Beginning in 1978 and continuing up to the present, Congress has passed
statutes that purport to confine domestic spying to foreign people
communicating with anyone in America. Yet that confinement is a myth -- a myth
accepted even by the Congresses that have authorized and reauthorized it.
In theory,
spying in America is done pursuant to the Foreign Intelligence Surveillance Act
and subsequent statutes that provide for the intervention of judges who issue
warrants. In practice, the warrants are general warrants. They are not based on
suspicion. They do not identify the person whose communications are to be
intercepted. They permit the NSA to search where it wishes -- for example, in
certain ZIP codes, area codes and service provider customer lists -- and retain
whatever it finds.
On top of
this subterfuge is the below-the-radar-screen behavior of the NSA, which looks
to a Reagan-era executive order to justify its capture in real time of every
telephone conversation and every computer keystroke of everyone in the U.S.
since 2005.
That
massive amount of raw data is stored digitally in NSA facilities in Maryland
and in Utah, and it is available for examination by select people.

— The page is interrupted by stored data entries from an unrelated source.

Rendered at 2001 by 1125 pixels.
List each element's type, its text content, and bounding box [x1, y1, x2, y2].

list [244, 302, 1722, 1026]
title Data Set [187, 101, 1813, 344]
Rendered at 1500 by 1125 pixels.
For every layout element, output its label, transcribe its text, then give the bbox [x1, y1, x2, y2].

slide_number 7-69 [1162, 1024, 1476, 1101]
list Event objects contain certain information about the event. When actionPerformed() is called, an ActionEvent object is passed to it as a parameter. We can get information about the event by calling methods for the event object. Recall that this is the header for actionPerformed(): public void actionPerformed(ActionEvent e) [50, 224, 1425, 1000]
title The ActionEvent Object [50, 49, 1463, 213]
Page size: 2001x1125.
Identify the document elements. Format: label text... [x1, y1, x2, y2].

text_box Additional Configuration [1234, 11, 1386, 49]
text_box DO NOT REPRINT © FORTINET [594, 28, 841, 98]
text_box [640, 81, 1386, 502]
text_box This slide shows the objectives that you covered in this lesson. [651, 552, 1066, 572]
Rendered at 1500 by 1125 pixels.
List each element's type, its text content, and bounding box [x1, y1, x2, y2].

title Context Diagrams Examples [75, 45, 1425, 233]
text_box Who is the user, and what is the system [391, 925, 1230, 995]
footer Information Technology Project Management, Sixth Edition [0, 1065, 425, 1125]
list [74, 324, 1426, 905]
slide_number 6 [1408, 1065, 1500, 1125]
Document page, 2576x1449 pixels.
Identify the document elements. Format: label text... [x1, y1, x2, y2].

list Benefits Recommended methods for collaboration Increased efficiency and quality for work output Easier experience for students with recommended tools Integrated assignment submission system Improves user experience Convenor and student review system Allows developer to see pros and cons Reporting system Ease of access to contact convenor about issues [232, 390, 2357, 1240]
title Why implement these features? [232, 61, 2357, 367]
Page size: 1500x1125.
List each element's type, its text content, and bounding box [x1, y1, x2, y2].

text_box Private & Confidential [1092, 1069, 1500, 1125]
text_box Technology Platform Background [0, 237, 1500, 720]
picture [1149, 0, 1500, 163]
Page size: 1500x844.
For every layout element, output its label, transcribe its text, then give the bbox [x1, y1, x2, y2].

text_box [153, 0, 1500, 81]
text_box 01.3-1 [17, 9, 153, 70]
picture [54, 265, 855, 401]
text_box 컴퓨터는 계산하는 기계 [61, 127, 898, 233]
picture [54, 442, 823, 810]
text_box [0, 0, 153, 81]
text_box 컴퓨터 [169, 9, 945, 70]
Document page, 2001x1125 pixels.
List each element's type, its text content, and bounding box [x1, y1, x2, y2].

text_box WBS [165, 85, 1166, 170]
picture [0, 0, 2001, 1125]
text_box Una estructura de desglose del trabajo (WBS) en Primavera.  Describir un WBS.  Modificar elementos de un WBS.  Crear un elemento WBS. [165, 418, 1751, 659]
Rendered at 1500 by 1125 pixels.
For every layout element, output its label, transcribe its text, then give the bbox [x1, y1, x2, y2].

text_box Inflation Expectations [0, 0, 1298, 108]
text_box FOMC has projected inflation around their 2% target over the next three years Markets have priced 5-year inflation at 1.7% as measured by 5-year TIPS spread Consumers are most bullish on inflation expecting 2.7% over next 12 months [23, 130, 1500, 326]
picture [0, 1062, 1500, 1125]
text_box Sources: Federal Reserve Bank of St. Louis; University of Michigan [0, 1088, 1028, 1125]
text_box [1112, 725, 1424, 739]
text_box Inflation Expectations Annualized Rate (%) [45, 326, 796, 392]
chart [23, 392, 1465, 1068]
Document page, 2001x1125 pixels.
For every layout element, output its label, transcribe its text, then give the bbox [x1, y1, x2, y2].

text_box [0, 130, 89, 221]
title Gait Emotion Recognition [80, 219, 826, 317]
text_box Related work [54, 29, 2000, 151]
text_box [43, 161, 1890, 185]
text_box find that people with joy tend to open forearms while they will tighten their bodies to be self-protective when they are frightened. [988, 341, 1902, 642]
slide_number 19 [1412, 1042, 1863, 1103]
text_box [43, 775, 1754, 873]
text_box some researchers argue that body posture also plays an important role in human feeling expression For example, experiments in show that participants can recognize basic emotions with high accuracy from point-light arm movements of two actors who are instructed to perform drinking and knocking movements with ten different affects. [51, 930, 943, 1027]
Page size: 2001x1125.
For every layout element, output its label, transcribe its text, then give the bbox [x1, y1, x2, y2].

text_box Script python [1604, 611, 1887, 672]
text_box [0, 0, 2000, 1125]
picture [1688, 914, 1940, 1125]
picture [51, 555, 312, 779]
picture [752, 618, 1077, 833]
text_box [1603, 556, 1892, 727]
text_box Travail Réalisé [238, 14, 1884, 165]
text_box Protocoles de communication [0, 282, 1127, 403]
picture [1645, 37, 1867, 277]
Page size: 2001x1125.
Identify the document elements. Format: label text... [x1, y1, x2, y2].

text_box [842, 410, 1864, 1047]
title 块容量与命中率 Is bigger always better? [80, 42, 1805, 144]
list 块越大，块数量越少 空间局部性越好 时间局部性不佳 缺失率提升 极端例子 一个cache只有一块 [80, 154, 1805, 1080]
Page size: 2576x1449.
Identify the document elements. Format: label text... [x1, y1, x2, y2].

One of the
people who have access to it is the president's national security adviser. My
colleagues at Fox News and at other media outlets have reported that Susan
Rice, President Obama's final national security adviser, sought and obtained
transcripts of conversations of people at Trump Tower, ostensibly looking for a
connection to Russia. Rice has admitted this.
Yet in that
process, someone revealed the name of an American whose communications had been
examined -- known as unmasking. Unmasking is lawful in private only if
necessary to comprehend a national security-related and lawfully intercepted
communication. It is never lawful to leak publicly.
If
unmasking is done for any non-national security purpose -- such as politics,
curiosity, embarrassment or revenge -- or if it is from a surveilled
conversation that was not national security-related, the unmasking is criminal.
The use of intelligence data for political purposes is a felony. Its unlawful
use is espionage because the identity of Americans surveilled is top-secret --
the highest level of classification. Someone unmasked Lt. Gen. Flynn and most
likely President Trump.
The
wrongful exposure of top-secret material is the same crime committed by Hillary
Clinton when she placed top-secret emails in non-secure venues. Yet if the
allegations against Rice are true, her behavior was arguably worse. Clinton
acted with gross negligence. Rice's alleged behavior may have been intentional.
Michael
Doran, who worked in national security in the George W. Bush White House, has
argued that "somebody blew a hole in the wall between national security
secrets and partisan politics." Yet this is far worse than a hole in the
wall; it is a hole in the Constitution. Mass spying without suspicion and the
select revelation of its fruits for political purposes is far worse than
anything the government of King George III did to the colonists, and they
fought a war to secede from his country.
How much
longer will Americans permit the government to pull the wool over our eyes?
Whatever happened to the constitutional right to privacy? Does the Constitution
-- which requires a showing of some evidence of wrongdoing to a judge before
the government may intercept any communications -- still mean what it says?